Für die US-Kundschaft sind bei Produkten auch Details des Verpackungsdesigns wichtig. Keystone

Der riesige US-Markt bietet für Schweizer Klein- und Mittelbetriebe (KMU) grosse Chancen. Ein gutes Produkt allein reicht aber nicht.

Wer in den USA Fuss fassen will, sollte die Fallstricke beachten: Rechtshändel, kulturelle Unterschiede, Kundennähe.

“Der amerikanische Markt steht Schweizer KMU weit offen. Jeder Betrieb hat hier eine Chance.” So lautet einstimmig der Tenor von Schweizer Unternehmen, die in den USA erfolgreich sind. Ein offener Markt bedeute jedoch nicht, dass er auch einfach zu erobern sei.

Das fange bereits bei der an sich banalen Feststellung an, dass Produkte in Amerika anders verkauft werden als in der Schweiz. “Nein, der US-Markt ist mit dem europäischen Markt nicht vergleichbar”, betont Barac Bieri, Direktor der Bircher America.

Besonderheiten des US-Marktes

“Die Geschäfte werden jenseits des Atlantik ganz anders geführt als auf dem alten Kontinent. Die direkten Kundenbeziehungen spielen eine herausragende Rolle”, sagt Bieri. Anders als in der Schweiz reiche es nicht, ein gutes Produkt zu einem guten Preis anzubieten.

Ein solides Beziehungsnetz sei das A und O im Geschäftsalltag. Das Schaffhauser Unternehmen Bircher stellt Sicherheitssysteme für die Industrie und den Transportsektor her.

Diverse kulturelle Unterschiede

Alan Guggenheim, Leiter der Nagra USA, doppelt nach: “Die kulturellen Unterschiede spiegeln sich nicht nur in der Art des Geschäftens, sondern auch in der Produktgestaltung. Wer glaubt, mit Top-Qualität bereits die Kunden geködert zu haben, irrt.”

Produkte der Spitzentechnologie gehörten in den USA zum Alltag. Dennoch, so paradox es klinge, tickten die Amerikaner anders als die Europäer. “Sie lieben grosse, lärmende Waschmaschinen, Autos mit hohem Benzinverbrauch und Apparate, die sie selber reparieren können”, sagt Guggenheim.

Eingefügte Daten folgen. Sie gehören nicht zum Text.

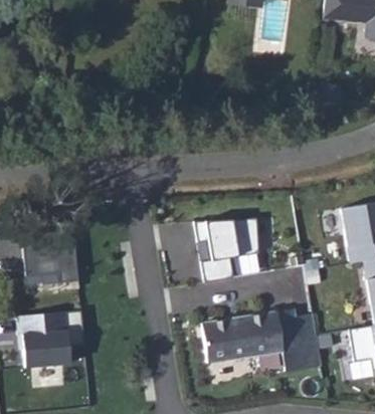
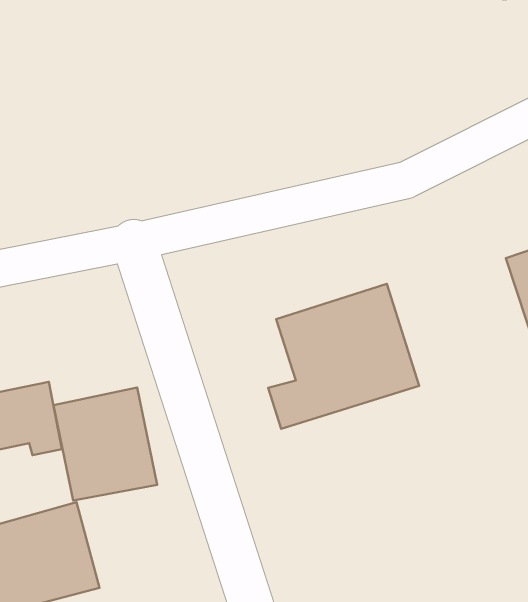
building: none -> [54,387,157,501]
building: [205,307,320,370] -> none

Prozessfreudige Amerikaner

Einzustellen haben sich Schweizer KMU zudem auf die extreme Prozessfreudigkeit der Amerikaner. Wer glaubt, auf teure Anwälte verzichten zu können, hat die Rechnung ohne den Wirt gemacht. Für Nicht-Amerikaner ist die Rechtsprechung kompliziert und komplex.

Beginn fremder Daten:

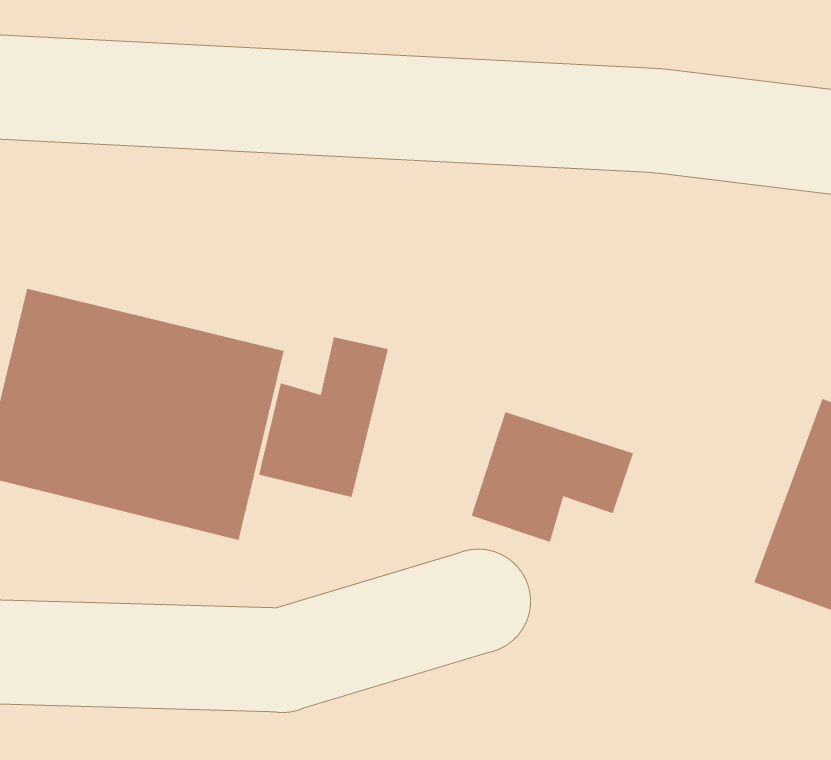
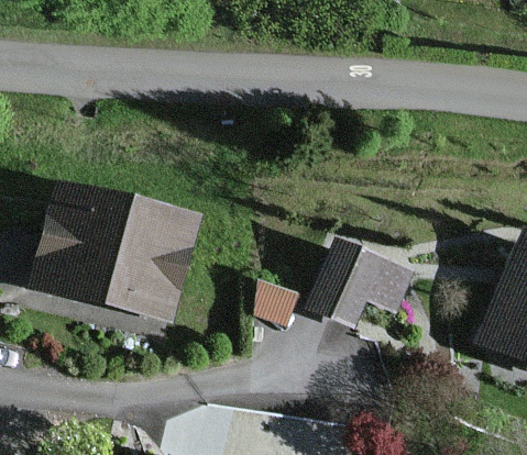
building: [259,336,388,498] -> none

Rechtshändel über Patentverletzungen seien an der Tagesordnung. Werde im Kapitel Produkthaftung auch nur ein Jota vergessen, könne dies enorme juristische Konsequenzen haben. “Ein guter Anwalt kostet bis zu 500 Dollar die Stunde. Das ist teuer, enorm teuer”, betont Guggenheim. “Aber es zahlt sich aus.”

Grosse Flexibilität gefragt

Wer mit der grossen Schweizer Kelle anrichten wolle, werde in den USA rasch eines Besseren belehrt, betont Pierre-Yves Kohler, Chef Marketing bei der jurassischen Firma Tornos. Tornos, ein Hersteller von Drehautomaten, ist seit 40 Jahren in den USA tätig.

Enorme Flexibilität sei nötig, wenn man in den USA Erfolg haben wolle, bestätigt auch Martin von Walterskirchen, Direktor des Swiss Business Hub in den USA. Das gelte für die gesamte Produktionskette bis hin zu Details des Verpackungsdesigns.

Ungeduld als Markenzeichen

Fehler könnten sich Unternehmen im US-Markt kaum erlauben. Die Wettbewerbsintensität sei enorm hoch. Die US-Kundschaft habe zudem keine Geduld. Wer nicht rasch reagieren könne, sei bald einmal aus dem Markt, so Bircher-Chef Bieri.

Um den hohen Ansprüchen der US-Kunden genügen zu können, ist ein grosses Verkaufs- und Service-Netz unabdingbar. Die enorme Grösse des Landes ist dabei nicht zu unterschätzen.

swissinfo und Nicolas Huber (sda)

In der Schweiz existiert keine offizielle Definition für kleine und mittlere Unternehmen (KMU).

Die Spezialisten verwenden in erster Linie zwei Kriterien, nämlich die Anzahl Mitarbeiter oder den Umsatz. In einigen Fällen wird präzisiert, dass KMU unabhängig sein müssen, also nicht durch eine grosse Unternehmung kontrolliert werden dürfen.

Für ihre statistischen Publikationen wendet die Schweiz in der Regel die Definitionen der Europäischen Union (EU) an. Dort werden Unternehmen als KMU angesehen, die weniger als 250 Mitarbeiter beschäftigen.

Die Definition der juristischen Person einer Unternehmung spielt ebenfalls eine Rolle. In dieser Gesamtheit sind die traditionellen Tätigkeiten des öffentlichen Sektors nicht enthalten.

Die KMU bilden die erdrückende Mehrheit der marktwirtschaftlichen Unternehmen in der Schweiz.

99,7% der Unternehmen haben weniger als 250 Mitarbeiter und stellen zusammen 2/3 der Arbeitsplätze.

Die Unternehmen mit bis zu zwei Angestelten (Vollzeit) machen unter 60% aller Unternehmen aus, beschäftigen aber nur 10% aller Arbeitskräfte.

Demgegenüber beschäftigen die 1064 Grossunternehmen (0,3%) beinahe 33% aller Arbeitskräfte.